» Data supplied:
________

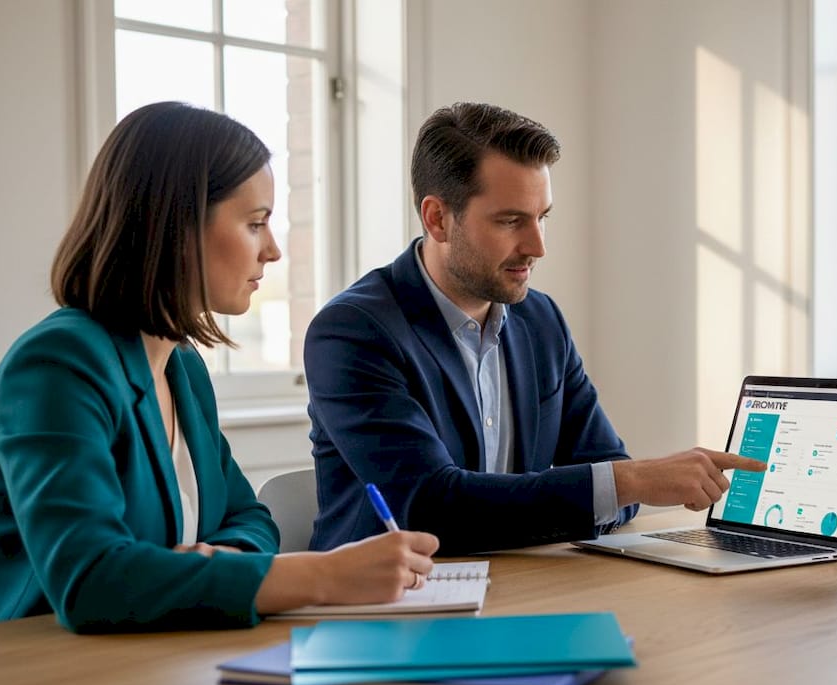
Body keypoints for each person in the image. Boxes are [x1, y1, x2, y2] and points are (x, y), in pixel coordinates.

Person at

________

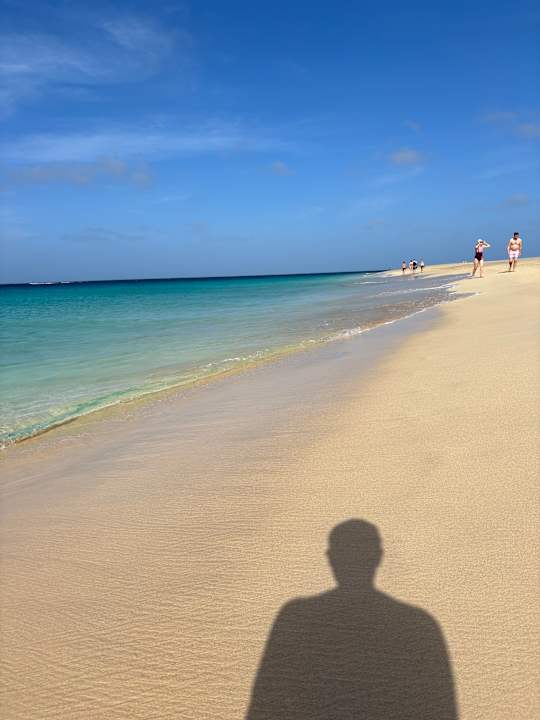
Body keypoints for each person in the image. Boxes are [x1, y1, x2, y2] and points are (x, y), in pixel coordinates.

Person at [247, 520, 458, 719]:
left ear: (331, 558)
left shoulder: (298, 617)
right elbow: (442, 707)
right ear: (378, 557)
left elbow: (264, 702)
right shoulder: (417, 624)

________

» Task brief: When you reach the line in the material above that holds "left ear: (331, 558)", begin reproducing lines exactly, and stop after the line that holds "right shoulder: (417, 624)".

» Response box:
left ear: (331, 558)
left shoulder: (298, 617)
right elbow: (442, 707)
right ear: (378, 557)
left elbow: (264, 702)
right shoulder: (417, 624)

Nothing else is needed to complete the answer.